Texte présenté:
☆ ☆ ☆ ☆ ☆

AUDIENCE DU 29 JUIN.

A 9 heures, la salle est remplie d'avocats, de députés, d'officiers généraux, d'hommes de lettres et de dames élégamment vêtues.

Les 14 prévenus arrivent successivement. Ils reçoivent les salutations empressées d'un grand nombre de personnes.

A 10 heures et demie, ils ont été appelés dans la Chambre du Conseil, pour être témoins du tirage des jurés au sort, et pour exercer leur droit de récusation. Ils ont épuisé ce droit, en faisant douze récusations. M. l'avocat-général de Broë a également usé du sien dans toute son étendue ; mais il n'a exercé que dix récusations, la Cour ayant désiré que deux jurés supplémentaires assistassent aux débats. Le jury s'est trouvé composé de MM. Constant-Toussaint, Martin, Dussart, Blenne, Duponcel, Boulard père, Lescot, Callagham, Petit de Gatines, Buquet, Puget père, Delafrenay-Trédon; jurés supplémentaires, MM. Langlacé et Lapeyrière.

La Cour, les jurés et les prévenus, étant rentrés dans la salle d'audience, et chacun ayant pris place, M. le président Moreau fait aux prévenus les questions d'usage sur leurs noms, prénoms, etc. Les jurés prêtent serment.

Le greffier donne lecture de l'arrêt de mise en prévention.

M. le président procède ensuite à l'interrogatoire des prévenus.

Demande : « M. Bidault, vous étiez responsable du Constitutionnel?

Réponse: Oui, M. le président.

D. Vous avez fait insérer, dans le numéro du 30 mars de cette feuille, un article ayant pour titre Souscription nationale?

R. Oui, monsieur.

D. Êtes-vous l'auteur de cet article ?

R. Non, monsieur. Il m'a été envoyé par cinquante députés.

D. Était-il signé?

R. Il portait les signatures de MM. Kératry, Manuel, Lafitte et autres.

D. C'est sur la foi de ces signatures que vous avez publié l'article?

R. Oui, monsieur. J'ai pris en outre, la précaution d'envoyer M. Baudouin (Hippolyte) chez M. Lafitte, pour avoir la certitude que l'article était bien de ces messieurs.

D. Vous ne pouviez pas en douter, si, comme vous le dites, il portait leurs signatures?

R. Je voulais savoir si les signatures étaient vraies.

D. Vous avez sans doute gardé le manuscrit qui portait ces signatures.

R. A la fin de chaque mois, on brûle tous les manuscrits qui ont servi à la composition du journal.

D. Ayant été déjà plusieurs fois dans le cas de paraître en justice, comment n'avez-vous pas pris le parti de garder les minutes, au lieu de les brûler?

R. C'est l'usage de les brûler, et je n'ai pas vu la nécessité de les garder.

D. Vous avez envoyé à d'autres journaux une épreuve de l'article?

R. Ce n'est pas moi qui ai envoyé les épreuves; elles ont été envoyées en mon absence.

Un juré: Était-ce à une époque déterminée, que l'on

brûlait les manuscrits?

R. C'était le premier, ou le dernier jour du mois.

M. le président : Ainsi, le premier jour du mois, on brûlait, par exemple, la minute de l'article qui avait été inséré la veille?

☆ ☆ ☆ ☆ ☆

Consigne écrite A:
Résumez en deux phrases le compte rendu de l'audience du 29 juin.

(Entrées brutes)
☆ ☆ ☆ ☆ ☆

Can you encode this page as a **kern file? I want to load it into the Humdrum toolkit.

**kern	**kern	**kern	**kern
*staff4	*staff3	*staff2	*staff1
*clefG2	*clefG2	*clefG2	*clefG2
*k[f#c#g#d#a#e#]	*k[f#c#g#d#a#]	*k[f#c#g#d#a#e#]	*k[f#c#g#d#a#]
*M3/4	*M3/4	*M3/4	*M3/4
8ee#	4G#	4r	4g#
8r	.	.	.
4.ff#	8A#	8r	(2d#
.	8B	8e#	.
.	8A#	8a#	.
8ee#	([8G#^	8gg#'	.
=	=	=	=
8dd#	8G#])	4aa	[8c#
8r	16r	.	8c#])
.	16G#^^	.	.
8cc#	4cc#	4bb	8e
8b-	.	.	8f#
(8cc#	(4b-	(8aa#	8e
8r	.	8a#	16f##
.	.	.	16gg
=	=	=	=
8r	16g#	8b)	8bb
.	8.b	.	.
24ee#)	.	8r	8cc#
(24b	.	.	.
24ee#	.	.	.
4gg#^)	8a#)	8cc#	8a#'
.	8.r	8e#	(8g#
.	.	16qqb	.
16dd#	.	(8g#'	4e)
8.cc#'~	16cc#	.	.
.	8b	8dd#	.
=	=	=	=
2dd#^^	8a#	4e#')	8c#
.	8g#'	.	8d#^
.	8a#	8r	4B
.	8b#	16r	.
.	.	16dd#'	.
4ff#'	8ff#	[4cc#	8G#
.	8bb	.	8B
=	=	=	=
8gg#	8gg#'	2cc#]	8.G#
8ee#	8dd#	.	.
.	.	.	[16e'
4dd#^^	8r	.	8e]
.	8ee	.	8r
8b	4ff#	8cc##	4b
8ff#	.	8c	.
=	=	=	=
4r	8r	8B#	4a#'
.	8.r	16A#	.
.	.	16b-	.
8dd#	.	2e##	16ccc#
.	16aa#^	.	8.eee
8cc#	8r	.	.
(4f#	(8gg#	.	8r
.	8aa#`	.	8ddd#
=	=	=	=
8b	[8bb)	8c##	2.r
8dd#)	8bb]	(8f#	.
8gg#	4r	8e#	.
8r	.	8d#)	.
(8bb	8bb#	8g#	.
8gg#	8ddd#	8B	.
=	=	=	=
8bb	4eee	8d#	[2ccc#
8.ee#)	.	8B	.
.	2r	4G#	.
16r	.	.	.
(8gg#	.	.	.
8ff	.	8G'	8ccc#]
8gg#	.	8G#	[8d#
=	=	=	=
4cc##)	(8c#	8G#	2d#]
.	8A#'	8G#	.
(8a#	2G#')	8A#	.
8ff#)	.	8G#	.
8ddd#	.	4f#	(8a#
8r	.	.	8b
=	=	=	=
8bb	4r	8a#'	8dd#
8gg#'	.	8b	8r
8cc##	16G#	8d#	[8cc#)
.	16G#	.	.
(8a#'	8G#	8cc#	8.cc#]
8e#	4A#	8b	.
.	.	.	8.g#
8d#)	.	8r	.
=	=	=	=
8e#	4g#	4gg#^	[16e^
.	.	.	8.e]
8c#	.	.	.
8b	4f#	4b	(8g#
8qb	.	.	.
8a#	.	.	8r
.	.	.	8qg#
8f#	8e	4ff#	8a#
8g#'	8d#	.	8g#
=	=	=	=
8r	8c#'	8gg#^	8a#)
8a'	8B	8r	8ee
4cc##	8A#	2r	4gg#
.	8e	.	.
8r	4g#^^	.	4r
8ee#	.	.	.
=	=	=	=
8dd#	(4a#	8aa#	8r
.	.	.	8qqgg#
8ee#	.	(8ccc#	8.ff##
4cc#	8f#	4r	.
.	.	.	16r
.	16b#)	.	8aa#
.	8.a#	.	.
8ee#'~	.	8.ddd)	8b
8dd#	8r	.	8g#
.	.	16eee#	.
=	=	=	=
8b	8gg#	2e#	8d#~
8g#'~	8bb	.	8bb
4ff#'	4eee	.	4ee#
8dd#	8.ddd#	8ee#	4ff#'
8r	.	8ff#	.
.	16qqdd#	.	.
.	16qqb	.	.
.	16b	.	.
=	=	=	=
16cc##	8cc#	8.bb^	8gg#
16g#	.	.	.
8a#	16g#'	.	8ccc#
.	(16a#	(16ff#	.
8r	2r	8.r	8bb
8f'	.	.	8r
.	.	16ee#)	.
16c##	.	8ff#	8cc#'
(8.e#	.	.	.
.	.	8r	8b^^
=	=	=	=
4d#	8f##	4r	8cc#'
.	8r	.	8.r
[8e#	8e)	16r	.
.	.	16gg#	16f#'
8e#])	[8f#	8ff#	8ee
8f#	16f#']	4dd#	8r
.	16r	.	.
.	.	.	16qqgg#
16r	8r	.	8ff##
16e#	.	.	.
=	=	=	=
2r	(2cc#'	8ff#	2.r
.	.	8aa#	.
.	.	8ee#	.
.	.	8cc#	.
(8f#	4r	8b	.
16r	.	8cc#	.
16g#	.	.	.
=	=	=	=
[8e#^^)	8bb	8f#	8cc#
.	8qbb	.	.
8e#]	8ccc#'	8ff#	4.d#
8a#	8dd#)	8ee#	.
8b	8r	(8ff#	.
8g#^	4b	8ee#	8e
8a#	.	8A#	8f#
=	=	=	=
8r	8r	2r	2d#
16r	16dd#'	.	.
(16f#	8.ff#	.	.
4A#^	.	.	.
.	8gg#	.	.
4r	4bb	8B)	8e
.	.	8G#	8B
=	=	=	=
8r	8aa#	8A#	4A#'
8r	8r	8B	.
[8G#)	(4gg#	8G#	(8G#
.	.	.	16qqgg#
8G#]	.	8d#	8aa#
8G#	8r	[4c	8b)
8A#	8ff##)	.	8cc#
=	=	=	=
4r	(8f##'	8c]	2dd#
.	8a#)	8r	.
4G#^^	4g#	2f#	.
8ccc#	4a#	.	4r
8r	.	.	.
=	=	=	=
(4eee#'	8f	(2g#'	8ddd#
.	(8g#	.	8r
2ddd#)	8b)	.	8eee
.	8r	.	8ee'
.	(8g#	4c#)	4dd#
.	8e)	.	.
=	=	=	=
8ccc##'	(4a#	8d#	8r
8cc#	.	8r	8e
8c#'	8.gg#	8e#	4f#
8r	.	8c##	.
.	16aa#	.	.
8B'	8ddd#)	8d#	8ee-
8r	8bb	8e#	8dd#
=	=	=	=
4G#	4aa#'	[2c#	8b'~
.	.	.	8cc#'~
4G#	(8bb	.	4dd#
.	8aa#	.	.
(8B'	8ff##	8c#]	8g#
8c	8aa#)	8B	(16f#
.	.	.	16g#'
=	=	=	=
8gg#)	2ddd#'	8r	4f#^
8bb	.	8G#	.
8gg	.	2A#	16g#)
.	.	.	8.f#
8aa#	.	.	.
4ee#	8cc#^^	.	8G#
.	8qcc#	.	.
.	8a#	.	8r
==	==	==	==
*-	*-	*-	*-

☆ ☆ ☆ ☆ ☆

Consigne écrite B:
Affichez toutes les lignes des entrées qui contiennent la chaîne « kern », en tenant compte de la casse.

Réponse complète A:
Lors de l'audience du 29 juin, les quatorze prévenus épuisent leur droit de récusation, le jury est composé, puis M. le président Moreau procède à leur interrogatoire. M. Bidault reconnaît avoir fait insérer dans le Constitutionnel l'article intitulé Souscription nationale, qu'il dit avoir reçu de cinquante députés avec leurs signatures, et explique que le manuscrit a été brûlé, selon l'usage, à la fin du mois.

Réponse complète B:
Can you encode this page as a **kern file? I want to load it into the Humdrum toolkit.
**kern	**kern	**kern	**kern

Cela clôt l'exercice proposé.